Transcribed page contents
.....

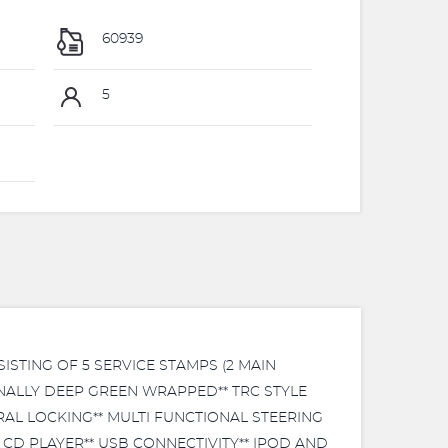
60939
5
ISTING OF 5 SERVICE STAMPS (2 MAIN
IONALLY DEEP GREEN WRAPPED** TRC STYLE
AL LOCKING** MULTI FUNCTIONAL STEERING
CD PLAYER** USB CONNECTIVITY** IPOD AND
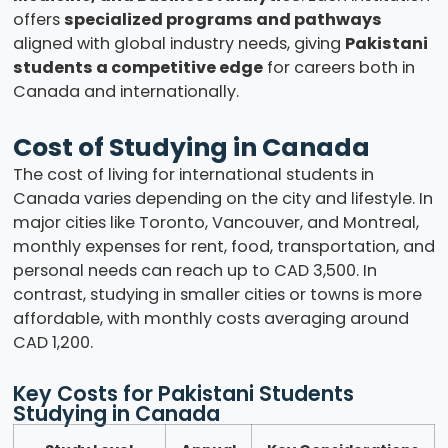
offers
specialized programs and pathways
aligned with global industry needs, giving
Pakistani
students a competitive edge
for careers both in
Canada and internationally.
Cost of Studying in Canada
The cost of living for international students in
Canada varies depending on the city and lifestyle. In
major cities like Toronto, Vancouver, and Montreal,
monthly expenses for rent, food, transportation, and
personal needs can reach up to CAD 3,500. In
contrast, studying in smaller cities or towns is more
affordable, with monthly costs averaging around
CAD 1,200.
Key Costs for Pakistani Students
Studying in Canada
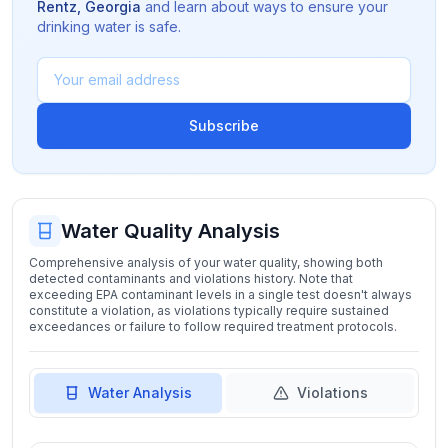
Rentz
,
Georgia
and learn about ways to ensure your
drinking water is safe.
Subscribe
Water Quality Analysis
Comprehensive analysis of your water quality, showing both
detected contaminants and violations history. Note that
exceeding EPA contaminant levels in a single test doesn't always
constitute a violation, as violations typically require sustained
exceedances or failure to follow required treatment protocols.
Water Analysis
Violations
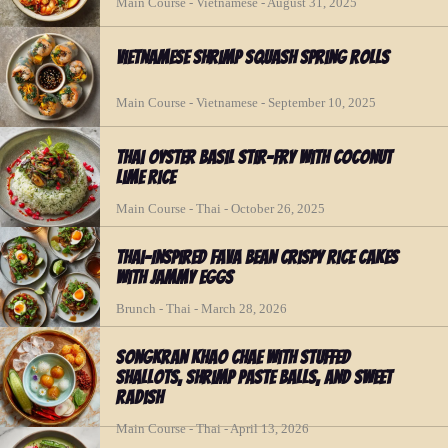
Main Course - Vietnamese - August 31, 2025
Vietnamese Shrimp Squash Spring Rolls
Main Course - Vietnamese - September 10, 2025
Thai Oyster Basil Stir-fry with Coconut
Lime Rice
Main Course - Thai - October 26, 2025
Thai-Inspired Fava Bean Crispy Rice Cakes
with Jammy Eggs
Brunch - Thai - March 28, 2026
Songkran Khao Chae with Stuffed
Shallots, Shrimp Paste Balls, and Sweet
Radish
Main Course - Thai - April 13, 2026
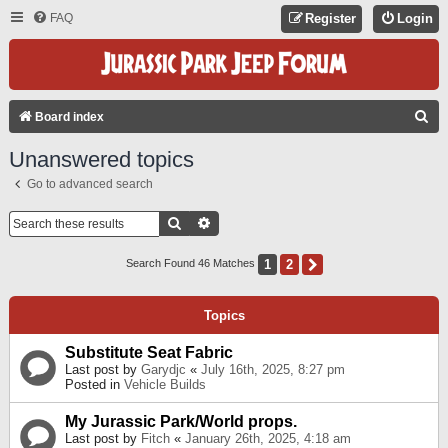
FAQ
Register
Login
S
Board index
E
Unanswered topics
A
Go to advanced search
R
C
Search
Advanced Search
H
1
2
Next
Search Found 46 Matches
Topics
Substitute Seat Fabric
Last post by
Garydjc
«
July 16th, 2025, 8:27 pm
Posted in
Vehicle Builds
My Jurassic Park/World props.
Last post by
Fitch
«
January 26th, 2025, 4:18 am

.....

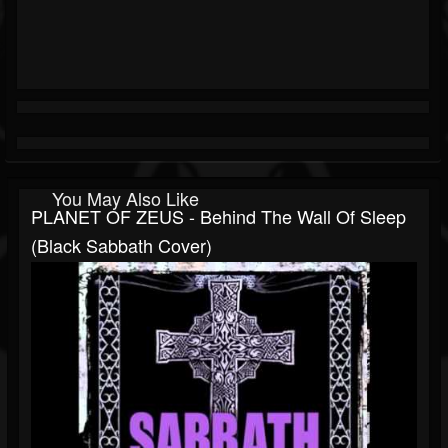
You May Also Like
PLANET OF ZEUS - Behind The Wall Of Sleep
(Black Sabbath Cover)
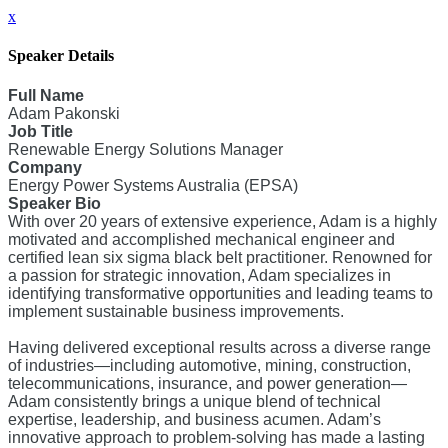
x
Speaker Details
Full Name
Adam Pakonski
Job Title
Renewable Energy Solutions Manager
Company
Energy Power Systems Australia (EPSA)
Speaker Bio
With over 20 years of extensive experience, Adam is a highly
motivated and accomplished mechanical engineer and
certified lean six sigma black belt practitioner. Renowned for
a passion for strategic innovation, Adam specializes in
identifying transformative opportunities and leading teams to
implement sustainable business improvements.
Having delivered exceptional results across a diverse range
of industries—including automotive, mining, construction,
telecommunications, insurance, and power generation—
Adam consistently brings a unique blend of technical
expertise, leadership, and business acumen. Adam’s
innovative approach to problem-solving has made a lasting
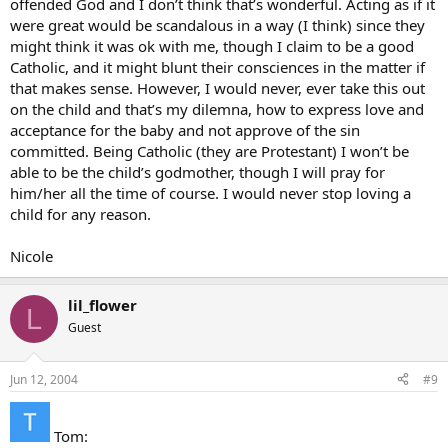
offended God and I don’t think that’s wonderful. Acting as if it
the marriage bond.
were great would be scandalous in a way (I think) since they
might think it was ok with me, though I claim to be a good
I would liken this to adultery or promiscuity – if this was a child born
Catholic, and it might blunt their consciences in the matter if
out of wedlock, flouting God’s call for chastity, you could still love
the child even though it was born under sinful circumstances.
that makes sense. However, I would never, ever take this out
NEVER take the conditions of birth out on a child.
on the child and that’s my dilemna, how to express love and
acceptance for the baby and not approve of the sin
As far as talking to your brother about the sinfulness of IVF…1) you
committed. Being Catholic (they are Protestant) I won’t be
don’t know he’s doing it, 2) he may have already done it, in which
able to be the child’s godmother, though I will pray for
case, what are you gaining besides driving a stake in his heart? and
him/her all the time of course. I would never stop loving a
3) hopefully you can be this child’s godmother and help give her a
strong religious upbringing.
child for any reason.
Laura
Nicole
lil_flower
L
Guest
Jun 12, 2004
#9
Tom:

.....

**Exercise aim**
Once the line with "Cost of Studying in Canada" is found in the data above, reproduce it and each line after it exactly, through the line with "detected contaminants and". Omit the pictures.

**Result for this exercise**
Cost of Studying in Canada
The cost of living for international students in
Canada varies depending on the city and lifestyle. In
major cities like Toronto, Vancouver, and Montreal,
monthly expenses for rent, food, transportation, and
personal needs can reach up to CAD 3,500. In
contrast, studying in smaller cities or towns is more
affordable, with monthly costs averaging around
CAD 1,200.
Key Costs for Pakistani Students
Studying in Canada
Rentz
,
Georgia
and learn about ways to ensure your
drinking water is safe.
Subscribe
Water Quality Analysis
Comprehensive analysis of your water quality, showing both
detected contaminants and violations history. Note that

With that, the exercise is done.